**** Quoted passage ****

I also really love that in the eating disorder field, there is such an important role for looking at systemic factors that contribute to disordered eating and supporting people in unlearning what they’ve been taught about needing to control their body size or needing to strengthen their bodies. In many ways, eating disorder recovery is about rejecting oppressive values in our culture and really living according to your own values.

Spencer: Historically, what have been the standard approaches to treating eating problems, and what are some of their limitations?

Collings:  One traditional approach, historically, has been separating people from their families and assuming that family is the sole cause of eating disorders, just treating the person with the eating disorder as just an individual. A limitation of that is that families can be really helpful sources of support in someone’s recovery, and it can be really valuable to include them.

I do think it’s important to acknowledge that families do sometimes contribute to eating disorders because of their own eating habits, their own beliefs about body size, but when families are willing to recognize that and unlearn it, that can be an incredibly healing process.

Spencer:  There were some sensational made-for-TV movies a couple of decades ago where someone with an eating disorder is hospitalized and force-fed.  Is that no longer done? Was it ever?

Collings: I think it’s significantly less common than the media portrays it to be. It’s a lot more common, unfortunately, for people with eating disorders to not even have their eating disorders recognized or get treatment at all. But I think that’s often because we have this idea that if someone is not “underweight” according to the BMI, or really emaciated looking, then they’re not struggling, or their eating disorder isn’t severe. So, medical providers, mental health providers, often just don’t recognize that, or it’s trivialized.

Spencer: What are some of the approaches that you like to use? And does your lived experience with the problem inform how you interact with your clients?

Collings: I primarily use feminist therapy. I believe it’s important to explore the systemic and cultural factors that contribute to eating disorders, which is what feminist therapy is about. It’s exploring, obviously, the effects of misogyny and patriarchy on our mental health, but also other forms of oppression, systemic racism, transphobia, homophobia, all sorts of different forms of bias that we have, with eating disorders. Fat phobia and weight stigma are really relevant. So, I typically use that lens to explore what the impact of that has been in people’s lives and how that is affecting their relationship with food.

My work is also informed by an approach called Body Trust, which is a paradigm that emphasizes unlearning oppressive messages about our body and about weight, and as its name suggests, trusting our body to regulate its weight and regulate our eating and be the size and shape that our bodies need to be without us needing to really control it and without us needing to prescribe a set of norms or values around it.

I work a lot on externalizing shame. A lot of people with eating disorders and disordered eating tend to blame their bodies and punish their bodies for issues that our culture creates. So, I emphasize externalizing that and placing the blame in systems that have told us that our bodies are wrong, rather than punishing our bodies.

****

◆ Problem details ◆
Extract the part of the eating disorder interview that starts at the words "I also really" and ends after "your own values.". Work only from the eating disorder interview.

**** Data provided ****

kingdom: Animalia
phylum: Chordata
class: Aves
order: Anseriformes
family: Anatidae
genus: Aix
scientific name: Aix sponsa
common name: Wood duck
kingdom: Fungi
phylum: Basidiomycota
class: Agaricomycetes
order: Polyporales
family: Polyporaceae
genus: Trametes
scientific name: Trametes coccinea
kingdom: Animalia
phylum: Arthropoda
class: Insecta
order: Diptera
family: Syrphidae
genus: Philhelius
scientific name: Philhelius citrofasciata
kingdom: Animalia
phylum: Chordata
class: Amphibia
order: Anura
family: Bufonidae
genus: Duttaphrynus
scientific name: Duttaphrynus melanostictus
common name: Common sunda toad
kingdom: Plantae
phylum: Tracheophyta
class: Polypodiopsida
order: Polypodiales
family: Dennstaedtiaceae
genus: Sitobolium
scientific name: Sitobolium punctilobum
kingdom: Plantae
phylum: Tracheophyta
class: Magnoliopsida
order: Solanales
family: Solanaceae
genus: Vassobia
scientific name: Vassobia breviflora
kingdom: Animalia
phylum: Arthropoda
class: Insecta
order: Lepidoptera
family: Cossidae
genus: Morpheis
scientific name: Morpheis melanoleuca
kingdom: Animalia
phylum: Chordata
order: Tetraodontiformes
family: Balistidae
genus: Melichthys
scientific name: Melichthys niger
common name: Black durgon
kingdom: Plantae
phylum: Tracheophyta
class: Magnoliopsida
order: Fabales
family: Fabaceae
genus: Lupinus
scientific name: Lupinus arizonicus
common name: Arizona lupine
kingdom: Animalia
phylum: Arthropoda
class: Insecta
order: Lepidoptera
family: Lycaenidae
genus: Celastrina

****

◆ Your response ◆
I also really love that in the eating disorder field, there is such an important role for looking at systemic factors that contribute to disordered eating and supporting people in unlearning what they’ve been taught about needing to control their body size or needing to strengthen their bodies. In many ways, eating disorder recovery is about rejecting oppressive values in our culture and really living according to your own values.